Would you repeat the data below exactly, taking out the images?

= Beginning of Section =

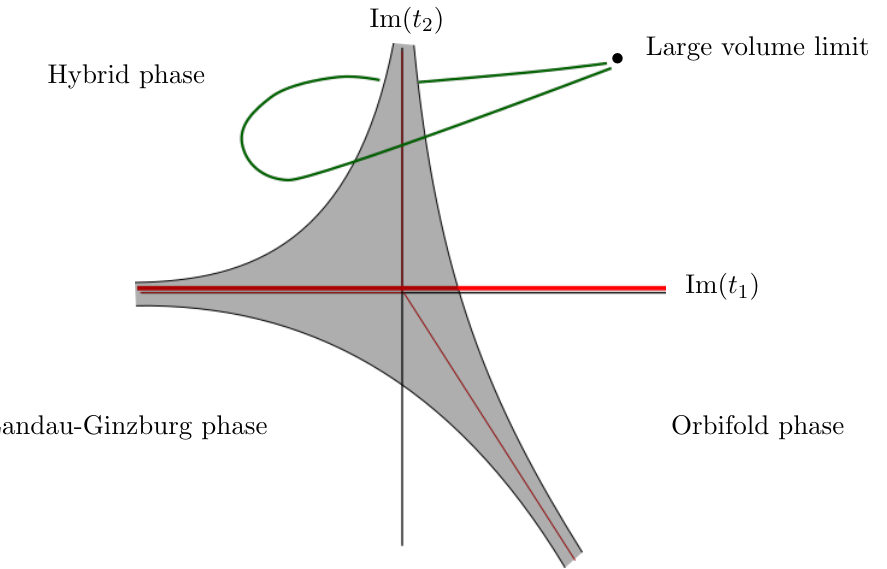
Figure 1 . Diagram of the FI-parameter space of the gauged linear sigma model that realizes the non-linear sigma model into the degree 18 hypersurface inside P (1 ; 1 ; 1 ; 6 ; 9). The amoeba of the principal component of the discriminant, which corresponds to a non-compact Coulomb branch, is indicated in grey. Two geometric phases on the right are seperated by a mixed Coulomb-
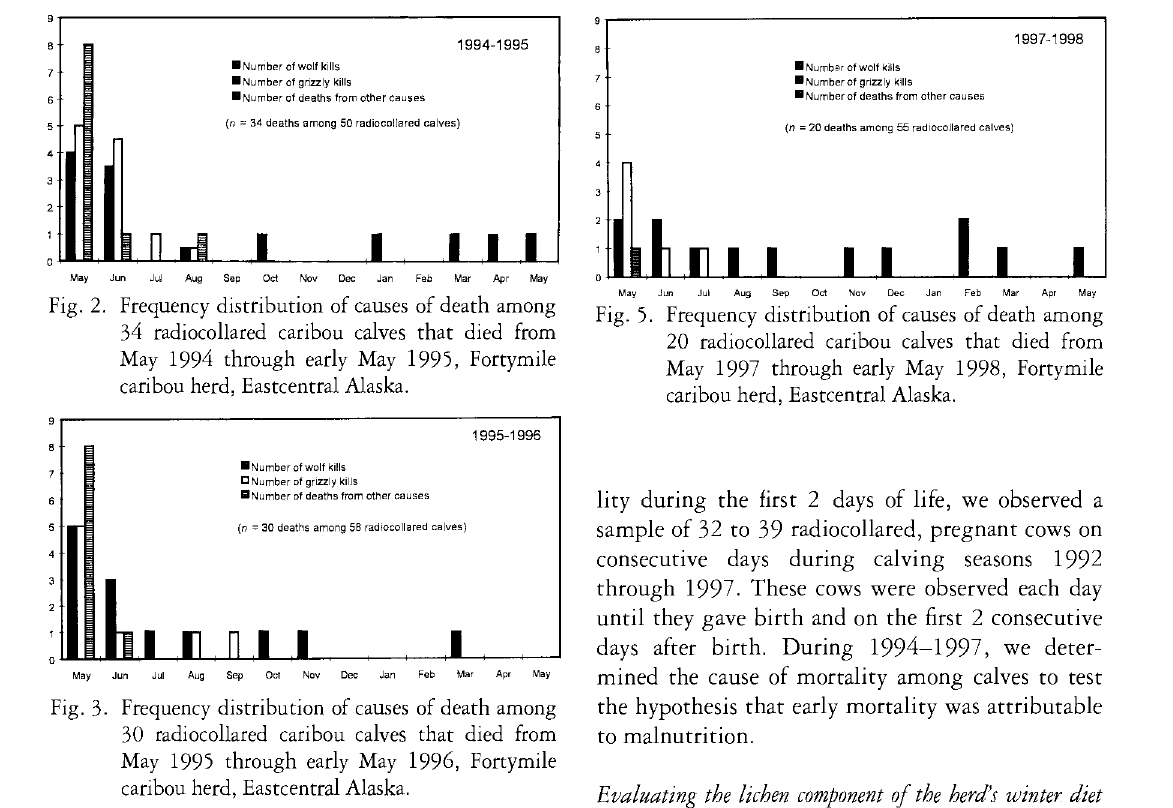
Fig. 4. Frequency distribution of causes of death among 37 radiocollared caribou calves that died from May 1996 through early May 1997, Fortymile caribou herd, Eastcentral Alaska.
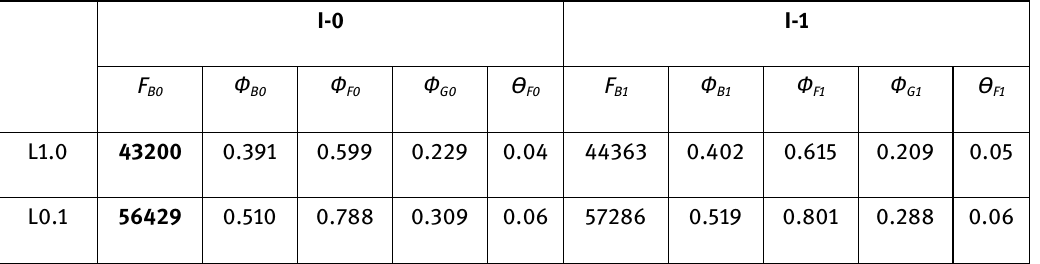
Table 4: The results of numerical calculation of the joint gasketed with FG_1 material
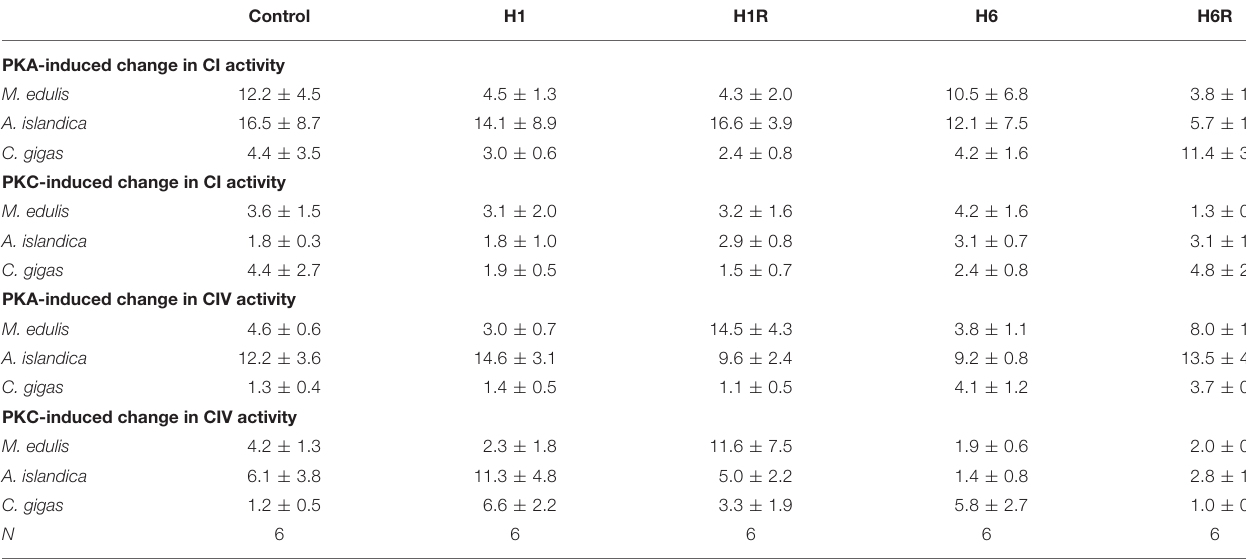
TABLE 4 | Inducibility of CI and CIV activity by PKA and PKC-dependent phosphorylation relative to the dephosphorylated state. Control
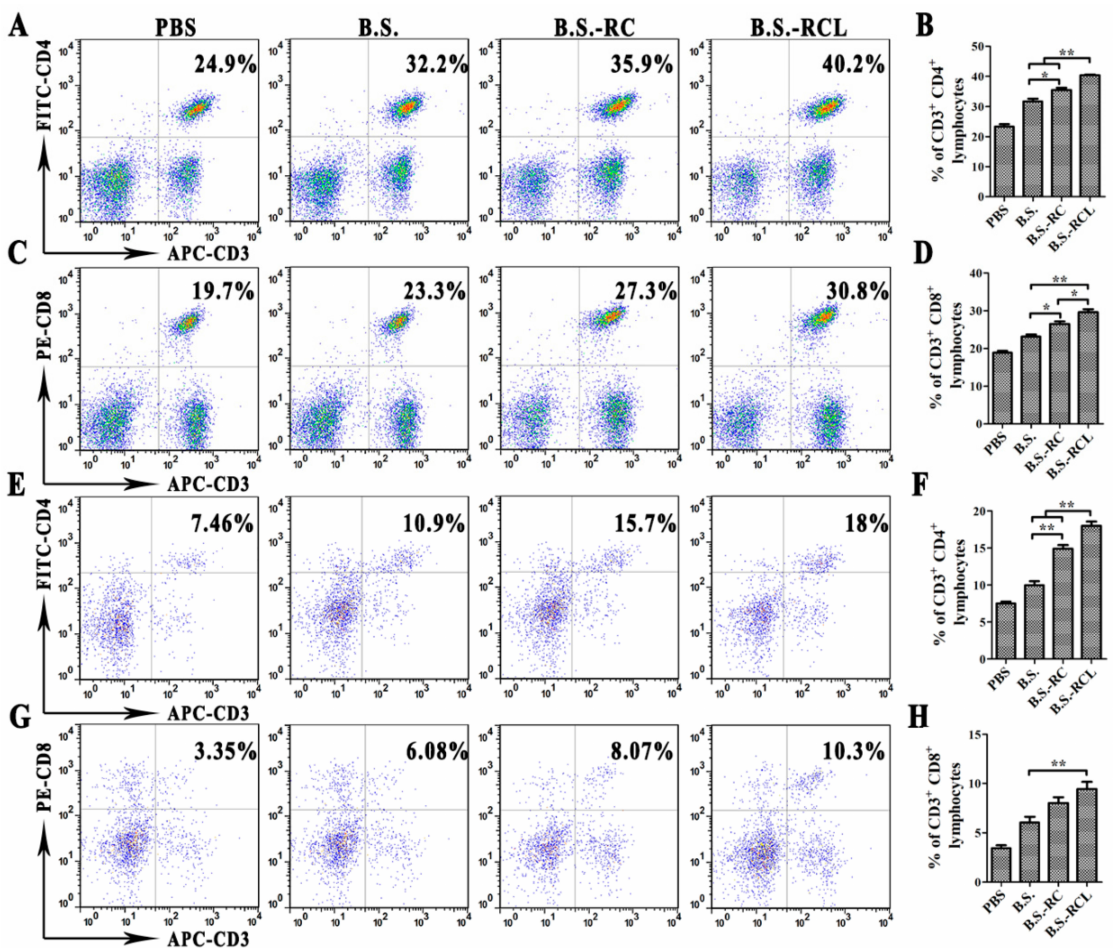
Figure 6. The changes of the local and systemic cellular immunity after oral immunisation. The MLN and spleen collected from mice 14 days after immunisation, and then, the percentages of CD3 + and/or CD4 + in MLN ( A , B ), CD3 + and/or CD8 + in MLN ( C , D ), CD3 + and/or CD4 + in the spleen ( E , F ) and CD3 + and/or CD8 + in spiralising ( G , H ) T cells were analysed by FACS (Signifcance diference was expressed as, * p < 0.05, ** p <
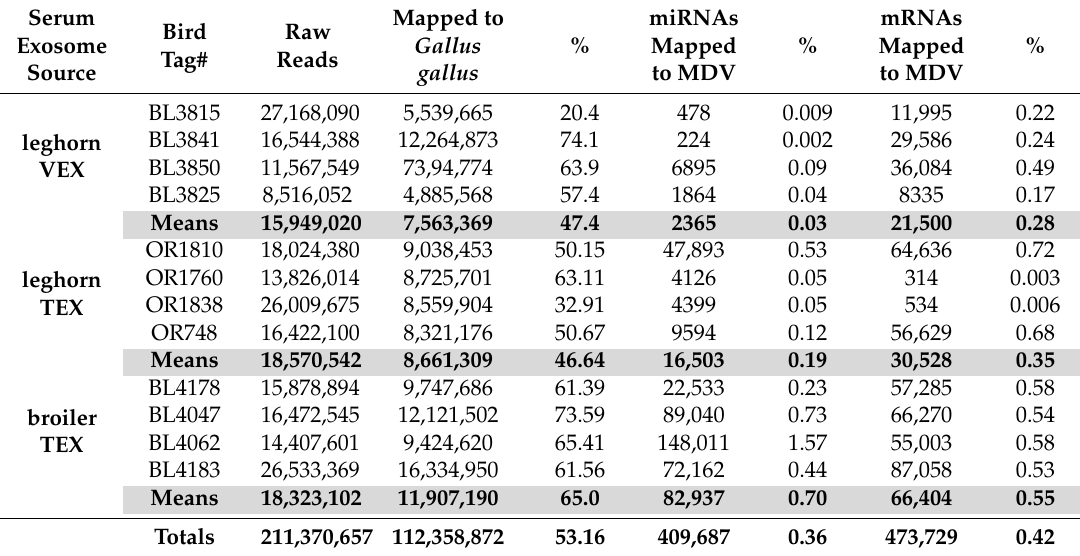
Table 1. Exosome Serum Sources, small RNA, microRNA (miRNA) and mRNA mapping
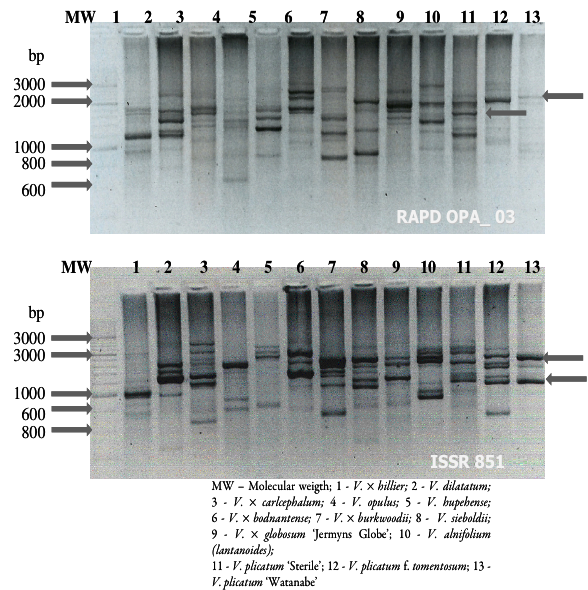
Fig. 1. PCR amplification profiles of 13 Viburnum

= End of Section =

**Response for this exercise:**
Figure 1 . Diagram of the FI-parameter space of the gauged linear sigma model that realizes the non-linear sigma model into the degree 18 hypersurface inside P (1 ; 1 ; 1 ; 6 ; 9). The amoeba of the principal component of the discriminant, which corresponds to a non-compact Coulomb branch, is indicated in grey. Two geometric phases on the right are seperated by a mixed Coulomb-
Fig. 4. Frequency distribution of causes of death among 37 radiocollared caribou calves that died from May 1996 through early May 1997, Fortymile caribou herd, Eastcentral Alaska.
Table 4: The results of numerical calculation of the joint gasketed with FG_1 material
TABLE 4 | Inducibility of CI and CIV activity by PKA and PKC-dependent phosphorylation relative to the dephosphorylated state. Control
Figure 6. The changes of the local and systemic cellular immunity after oral immunisation. The MLN and spleen collected from mice 14 days after immunisation, and then, the percentages of CD3 + and/or CD4 + in MLN ( A , B ), CD3 + and/or CD8 + in MLN ( C , D ), CD3 + and/or CD4 + in the spleen ( E , F ) and CD3 + and/or CD8 + in spiralising ( G , H ) T cells were analysed by FACS (Signifcance diference was expressed as, * p < 0.05, ** p <
Table 1. Exosome Serum Sources, small RNA, microRNA (miRNA) and mRNA mapping
Fig. 1. PCR amplification profiles of 13 Viburnum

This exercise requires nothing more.